こういうのが典型的なひとりよがりという。残念なことに、この手合いが次々にでるのだ。

この歌劇の悲劇性をすべて踏みにじった演出というのははたして何だ?現代に悲劇はないとしよう。ではなぜトリスタンを演奏するのか。内部から支える大きな力がなければ、この曲はただただ長い、退屈きわまりない曲ではないか。そのことを認めるだけの力も現代にはないのか。

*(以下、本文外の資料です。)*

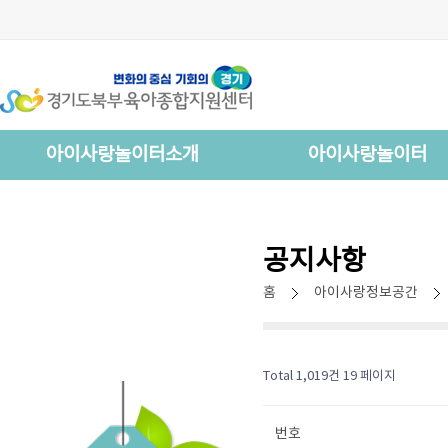
아이사랑놀이터소개
아이사랑놀이터
공지사항
홈
아이사랑정보공간
Total 1,019건
19 페이지
번호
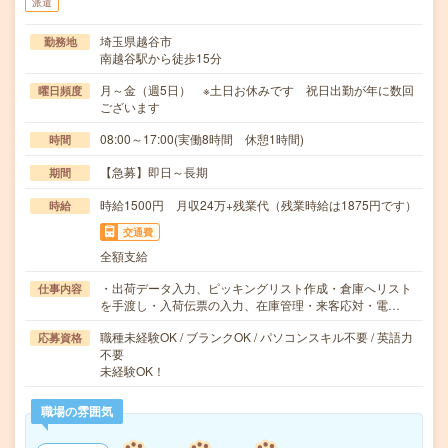
派遣
埼玉県越谷市
勤務地
南越谷駅から徒歩15分
月～金（週5日） ※土日お休みです 祝日出勤が年に数回
曜日頻度
ございます
08:00～17:00(実働8時間 休憩1時間)
時間
【急募】即日～長期
期間
時給1500円 月収24万+残業代（残業時給は1875円です）
時給
交通費
全額支給
・出荷データ入力、ピッキングリスト作成・倉庫へリスト
仕事内容
を手渡し・入荷伝票の入力、在庫管理・来客応対・電…
職種未経験OK / ブランクOK / パソコンスキル不要 / 英語力
応募資格
不要
未経験OK！
職場の雰囲気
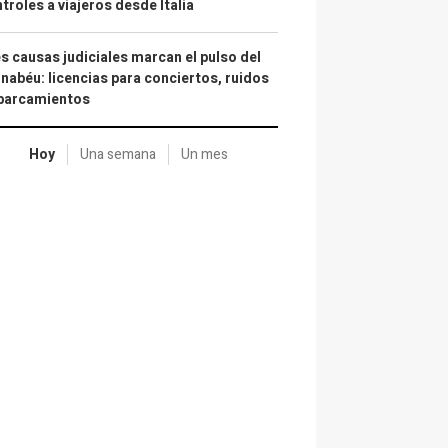
troles a viajeros desde Italia
s causas judiciales marcan el pulso del
nabéu: licencias para conciertos, ruidos
aparcamientos
Hoy
Una semana
Un mes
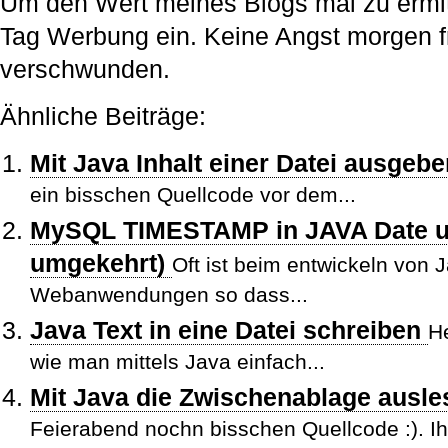
Um den Wert meines Blogs mal zu ermitt
Tag Werbung ein. Keine Angst morgen fr
verschwunden.
Ähnliche Beiträge:
Mit Java Inhalt einer Datei ausgeb
ein bisschen Quellcode vor dem...
MySQL TIMESTAMP in JAVA Date 
umgekehrt)
Oft ist beim entwickeln von 
Webanwendungen so dass...
Java Text in eine Datei schreiben
H
wie man mittels Java einfach...
Mit Java die Zwischenablage ausl
Feierabend nochn bisschen Quellcode :). Ihr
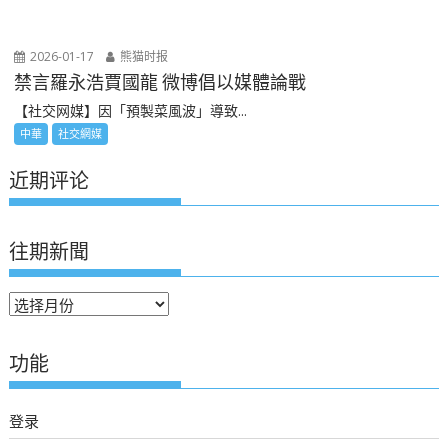
2026-01-17
熊猫时报
禁言羅永浩賈國龍 微博倡以媒體論戰
【社交网媒】因「預製菜風波」導致...
中華
社交網媒
近期评论
往期新聞
往
期
新
功能
聞
登录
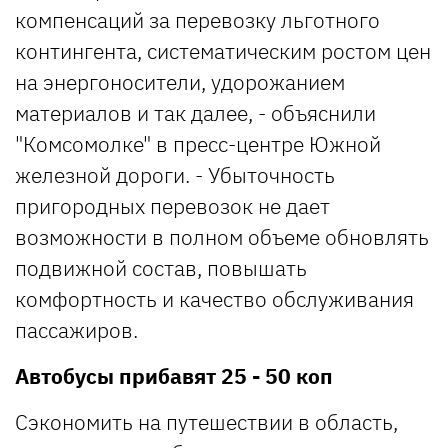
компенсаций за перевозку льготного
контингента, систематическим ростом цен
на энергоносители, удорожанием
материалов и так далее, - объяснили
"Комсомолке" в пресс-центре Южной
железной дороги. - Убыточность
пригородных перевозок не дает
возможности в полном объеме обновлять
подвижной состав, повышать
комфортность и качество обслуживания
пассажиров.
Автобусы прибавят 25 - 50 коп
Сэкономить на путешествии в область,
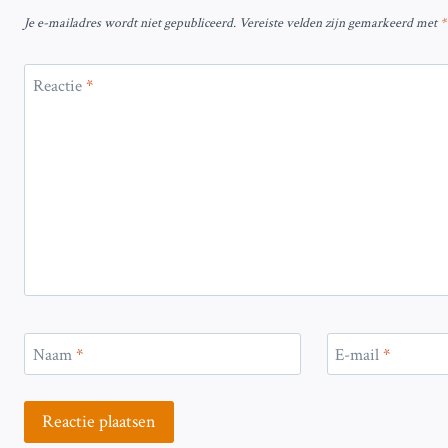
Je e-mailadres wordt niet gepubliceerd.
Vereiste velden zijn gemarkeerd met
*
Reactie
*
Naam
*
E-mail
*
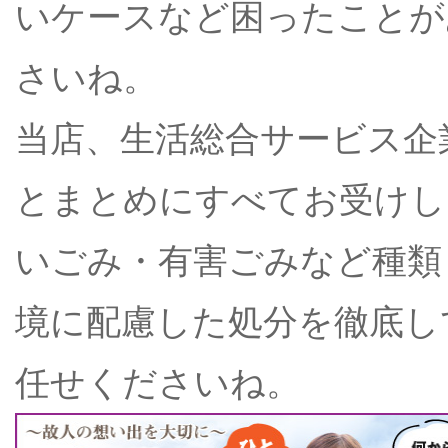
いケースなど困ったことが
さいね。
当店、生活総合サービス企
とまとめにすべてお受けし
いごみ・有害ごみなど種類
境に配慮した処分を徹底し
任せくださいね。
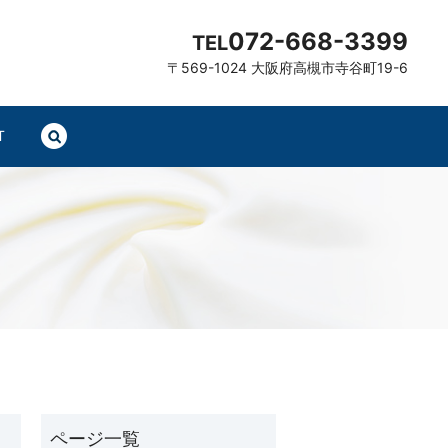
072-668-3399
TEL
〒569-1024 大阪府高槻市寺谷町19-6
T
search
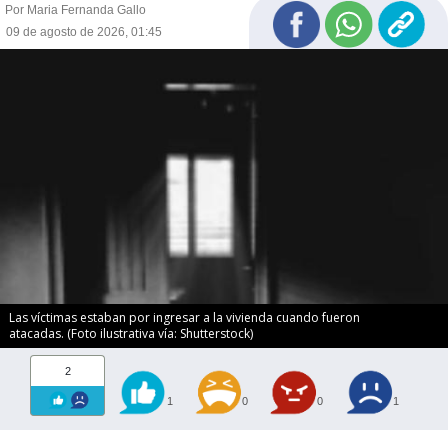
Por Maria Fernanda Gallo
09 de agosto de 2026, 01:45
Las víctimas estaban por ingresar a la vivienda cuando fueron
atacadas. (Foto ilustrativa vía: Shutterstock)
2
1
0
0
1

クルヴェナールという直情径行の男の純情も、むしろ白々しい憐れみと化してしまうではないか。そういう表情のどこから身体全体を共鳴体にする発声が生まれるというのだ。

のどが張り裂けそうに歌う歌手が馬鹿みたようではないか。一見気の利いた講釈はごめんだ。もちろん新しい舞台を否定しやしない。ただ、真正面から作品と向かい合ってくれとだけ言いたい。こんな薄っぺらな新しさは、昨日のテンポとはちがうと不平を言うソリストと同じように退屈だ。

ためしにオペラの演奏評を読んでご覧なさい。わけ知り顔にあらすじと演出の狙いを解説したものばかりだ。歌手については申し訳程度に○○役の××も好演、といった具合だ。